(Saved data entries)
━━━
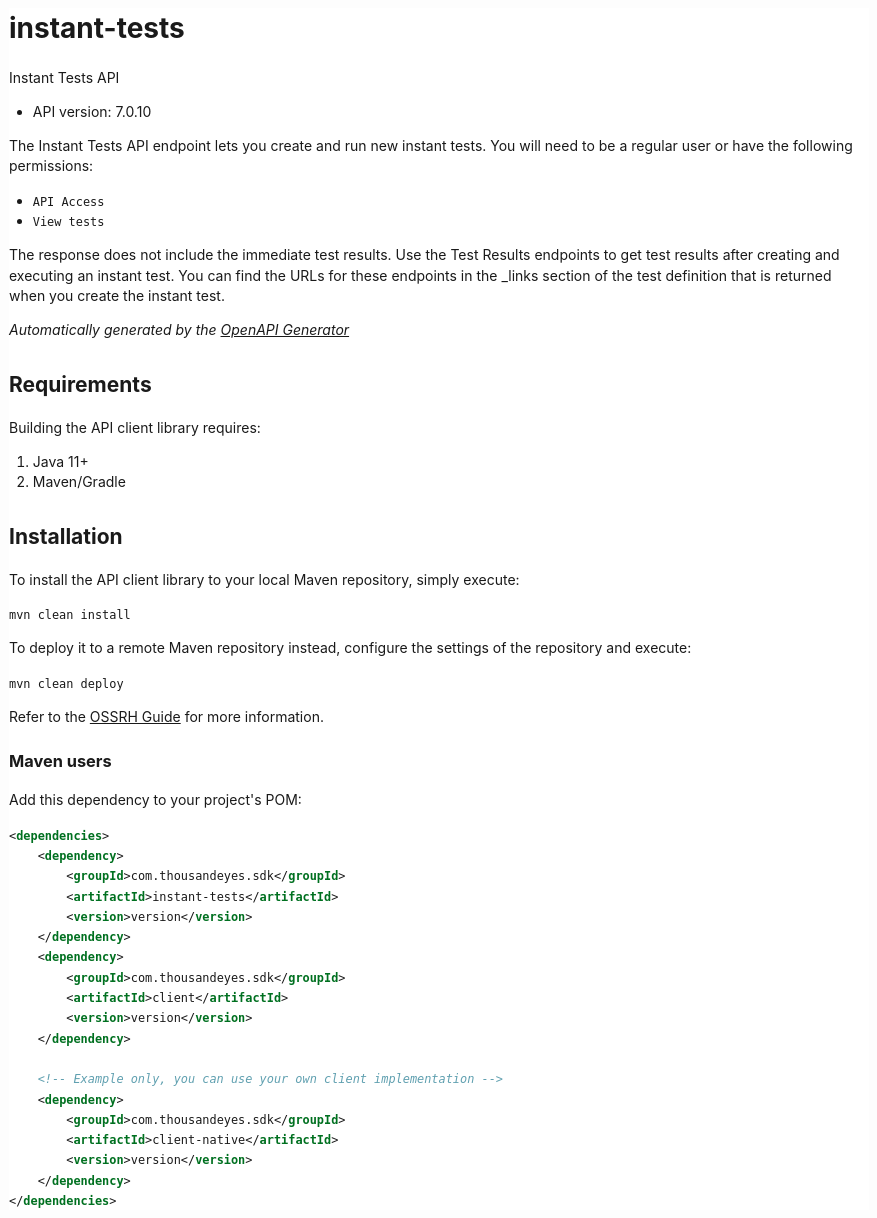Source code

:# instant-tests

Instant Tests API

- API version: 7.0.10

The Instant Tests API endpoint lets you create and run new instant tests. You will need to be a regular user or have the following permissions:
  * `API Access`
  * `View tests`

The response does not include the immediate test results. Use the Test Results endpoints to get test results after creating and executing an instant test. You can find the URLs for these endpoints in the _links section of the test definition that is returned when you create the instant test.



*Automatically generated by the [OpenAPI Generator](https://openapi-generator.tech)*

## Requirements

Building the API client library requires:

1. Java 11+
2. Maven/Gradle

## Installation

To install the API client library to your local Maven repository, simply execute:

```shell
mvn clean install
```

To deploy it to a remote Maven repository instead, configure the settings of the repository and execute:

```shell
mvn clean deploy
```

Refer to the [OSSRH Guide](http://central.sonatype.org/pages/ossrh-guide.html) for more information.

### Maven users

Add this dependency to your project's POM:

```xml
<dependencies>
    <dependency>
        <groupId>com.thousandeyes.sdk</groupId>
        <artifactId>instant-tests</artifactId>
        <version>version</version>
    </dependency>
    <dependency>
        <groupId>com.thousandeyes.sdk</groupId>
        <artifactId>client</artifactId>
        <version>version</version>
    </dependency>

    <!-- Example only, you can use your own client implementation -->
    <dependency>
        <groupId>com.thousandeyes.sdk</groupId>
        <artifactId>client-native</artifactId>
        <version>version</version>
    </dependency>
</dependencies>

```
━━━
● WHAT YOU SHOULD DO: Write out the data exactly, and exclude every picture it holds.

● TASK OUTPUT:
Source code

:# instant-tests

Instant Tests API

- API version: 7.0.10

The Instant Tests API endpoint lets you create and run new instant tests. You will need to be a regular user or have the following permissions:
  * `API Access`
  * `View tests`

The response does not include the immediate test results. Use the Test Results endpoints to get test results after creating and executing an instant test. You can find the URLs for these endpoints in the _links section of the test definition that is returned when you create the instant test.



*Automatically generated by the [OpenAPI Generator](https://openapi-generator.tech)*

## Requirements

Building the API client library requires:

1. Java 11+
2. Maven/Gradle

## Installation

To install the API client library to your local Maven repository, simply execute:

```shell
mvn clean install
```

To deploy it to a remote Maven repository instead, configure the settings of the repository and execute:

```shell
mvn clean deploy
```

Refer to the [OSSRH Guide](http://central.sonatype.org/pages/ossrh-guide.html) for more information.

### Maven users

Add this dependency to your project's POM:

```xml
<dependencies>
    <dependency>
        <groupId>com.thousandeyes.sdk</groupId>
        <artifactId>instant-tests</artifactId>
        <version>version</version>
    </dependency>
    <dependency>
        <groupId>com.thousandeyes.sdk</groupId>
        <artifactId>client</artifactId>
        <version>version</version>
    </dependency>

    <!-- Example only, you can use your own client implementation -->
    <dependency>
        <groupId>com.thousandeyes.sdk</groupId>
        <artifactId>client-native</artifactId>
        <version>version</version>
    </dependency>
</dependencies>

```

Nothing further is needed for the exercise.